The report signed by Mukhisa Kituyi, the secretary-general of the United Nation Conference on Trade and Development, UNCTAD, reveals that no fewer than 17 million Africans left the continent in 2017 in search of greener pastures, while 19 million international migrants moved within Africa.
Africa is a migration destination for 5.5 million people who came from outside the continent, the report says.
According to Kituyi, “Population movements across borders often offer individuals a chance for a better life, with the social and economic benefits extending to both source and destination countries, as well as future generations.”
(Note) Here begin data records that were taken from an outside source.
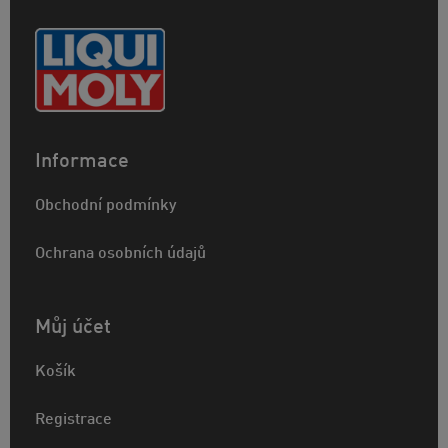
Informace
Obchodní podmínky
Ochrana osobních údajů
Můj účet
Košík
Registrace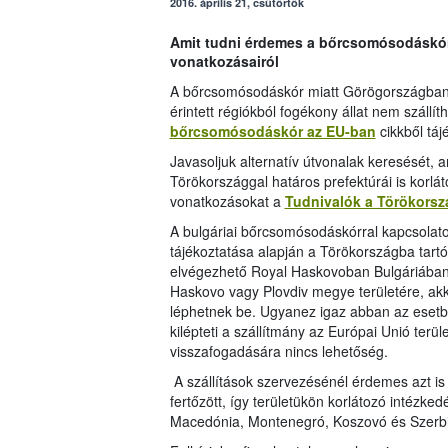
2016. április 21, csütörtök
Amit tudni érdemes a bőrcsomósodáskór 
vonatkozásairól
A bőrcsomósodáskór miatt Görögországban é
érintett régiókból fogékony állat nem szállíth
bőrcsomósodáskór az EU-ban
cikkből tá
Javasoljuk alternatív útvonalak keresését,
Törökországgal határos prefektúrái is korlá
vonatkozásokat a
Tudnivalók a Törökország
A bulgáriai bőrcsomósodáskórral kapcsolato
tájékoztatása alapján a Törökországba tartó 
elvégezhető Royal Haskovoban Bulgáriában
Haskovo vagy Plovdiv megye területére, ak
léphetnek be. Ugyanez igaz abban az esetb
kilépteti a szállítmány az Európai Unió terül
visszafogadására nincs lehetőség.
A szállítások szervezésénél érdemes azt is
fertőzött, így területükön korlátozó intézked
Macedónia, Montenegró, Koszovó és Szerbia 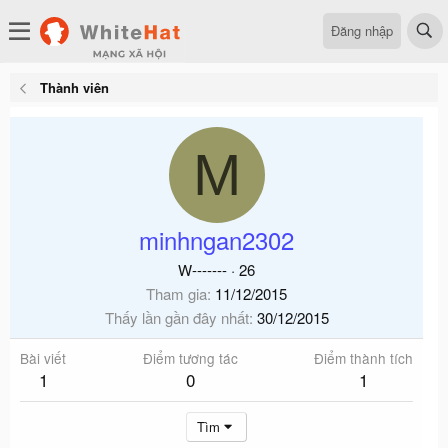
Đăng nhập
Thành viên
M
minhngan2302
W-------
·
26
Tham gia
11/12/2015
Thấy lần gần đây nhất
30/12/2015
Bài viết
Điểm tương tác
Điểm thành tích
1
0
1
Tìm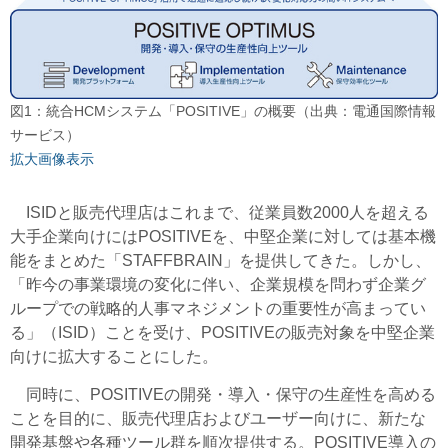
図1：統合HCMシステム「POSITIVE」の概要（出典：電通国際情報
サービス）
拡大画像表示
ISIDと販売代理店はこれまで、従業員数2000人を超える
大手企業向けにはPOSITIVEを、中堅企業に対しては基本機
能をまとめた「STAFFBRAIN」を提供してきた。しかし、
「昨今の事業環境の変化に伴い、企業規模を問わず企業グ
ループでの戦略的人事マネジメントの重要性が高まってい
る」（ISID）ことを受け、POSITIVEの販売対象を中堅企業
向けに拡大することにした。
同時に、POSITIVEの開発・導入・保守の生産性を高める
ことを目的に、販売代理店およびユーザー向けに、新たな
開発基盤や各種ツール群を順次提供する。POSITIVE導入の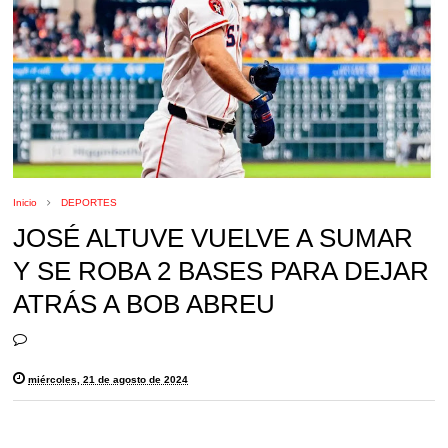
Inicio
DEPORTES
JOSÉ ALTUVE VUELVE A SUMAR
Y SE ROBA 2 BASES PARA DEJAR
ATRÁS A BOB ABREU
miércoles, 21 de agosto de 2024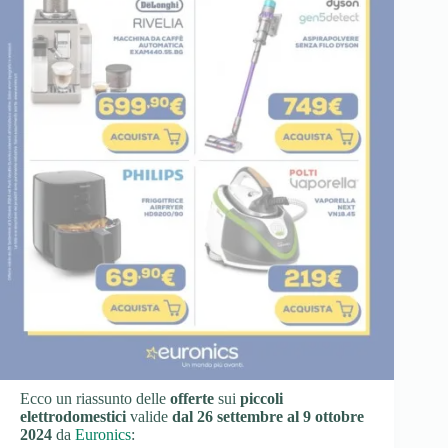
Ecco un riassunto delle
offerte
sui
piccoli
elettrodomestici
valide
dal 26 settembre al 9 ottobre
2024
da
Euronics
: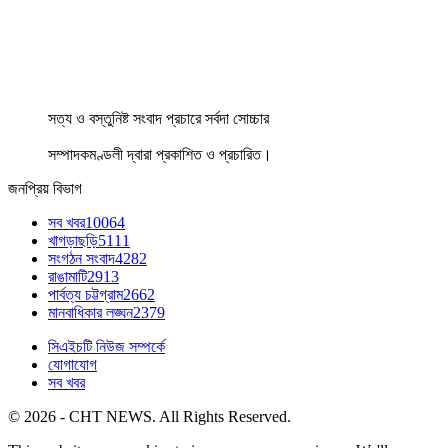
সত্য ও বস্তুনিষ্ট সংবাদ প্রচারে সর্বদা সোচ্চার
সম্পাদকমণ্ডলী দ্বারা প্রকাশিত ও প্রচারিত।
জনপ্রিয় বিভাগ
সব খবর
10064
খাগড়াছড়ি
5111
সংগঠন সংবাদ
4282
রাঙামাটি
2913
পার্বত্য চট্টগ্রাম
2662
মানবাধিকার লঙ্ঘন
2379
সিএইচটি নিউজ সম্পর্কে
যোগাযোগ
সব খবর
© 2026 - CHT NEWS. All Rights Reserved.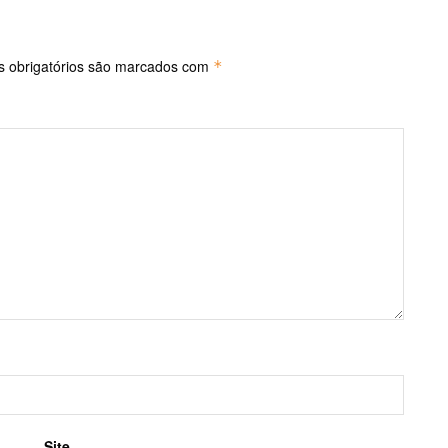
 obrigatórios são marcados com
*
Site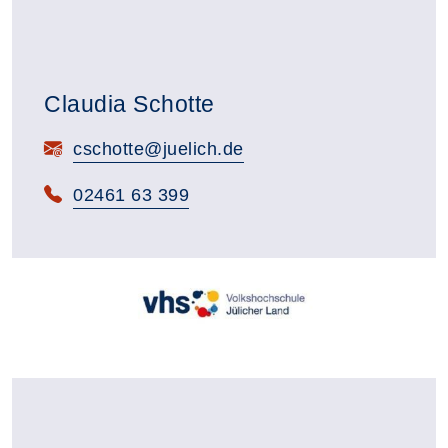
Claudia Schotte
E-Mail:
cschotte@juelich.de
Telefon:
02461 63 399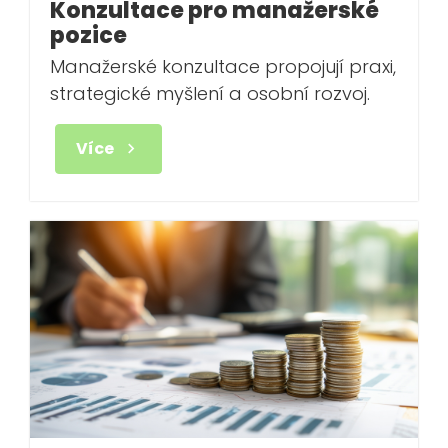
Konzultace pro manažerské
pozice
Manažerské konzultace propojují praxi,
strategické myšlení a osobní rozvoj.
Více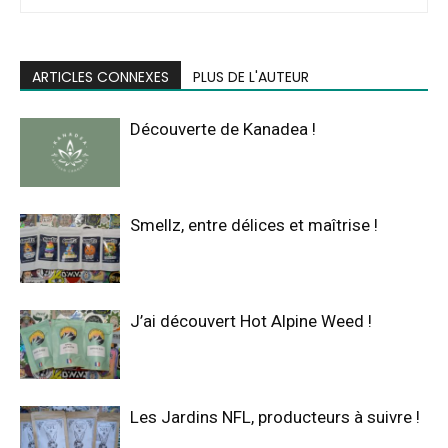
ARTICLES CONNEXES
PLUS DE L'AUTEUR
Découverte de Kanadea !
Smellz, entre délices et maîtrise !
J’ai découvert Hot Alpine Weed !
Les Jardins NFL, producteurs à suivre !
“Our analysis shows this to be true for millions of African migrants and their families. Yet much of the public discourse, particularly as it relates to international African migration, is rife with misconceptions that have become part of a divisive, misleading and harmful narrative.”
The new report, subtitled “Migration for Structural Transformation”, does much to counter this narrative. Historically and in line with established trends, the report says that most African migrants move within the continent.
The report follows the stories of Mamadou and Ramatoulaye from Senegal and Afwerki from Ethiopia. While they are fictional avatars for two different types of migrants – skilled and low-skilled – their stories illustrate the benefits and pitfalls that intra-Africa migration has for trade and development on the continent.
In 2017, the top five intra-African migration destinations (receiving countries in descending order) were South Africa, Cote d’Ivoire, Uganda, Nigeria, and Ethiopia (all exceeding 1 million migrants), the report shows.
Behind the numbers lies economic analysis that shows the net benefit of migration in Africa. The contribution of migrants to GDP was measured at 19 percent in Côte d’Ivoire (2008), 13 percent in Rwanda (2012), 9 percent in South Africa (2011) and 1 percent in Ghana (2010).
However, alongside the numbers of migrants moving and working within Africa, the continent also has some of the highest numbers of people forced from their homes due to conflict or natural disasters.
On top of the development gains lost at home, there is a significant economic and social burden faced by host countries, leaving many migrants dependent on international humanitarian aid, the report stated.
Meanwhile, remittance inflows from outside and within Africa rose on average from $38.4 billion (2005–2007), to $64.9 billion (2014–2016). These accounted for 51 percent of private capital flows in Africa in 2016, up from 42 percent in 2010.
This is why both intra and extra-continental migration are needed for supporting Africa’s structural transformation.
The report, according to Junior Davis, the lead author, provided evidence of the “intimate correlation” between migration and trade – two sides of the same coin.
“Africa is on the cusp of tremendous change,” he said, noting the recently agreed African Continental Free Trade Area and the Protocol on the Free Movement of Persons.
“In this context, the report contributes to a better understanding of the implications of intra-African migration for the continent’s socio-economic transformation,” Davis added.
The report’s analysis of the role of intra-continental migration in Africa’s development trajectory makes it a reference document that aims to assist in defining an African position in the Global Compact for Safe, Orderly and Regular Migration to be adopted in Marrakesh in December 2018.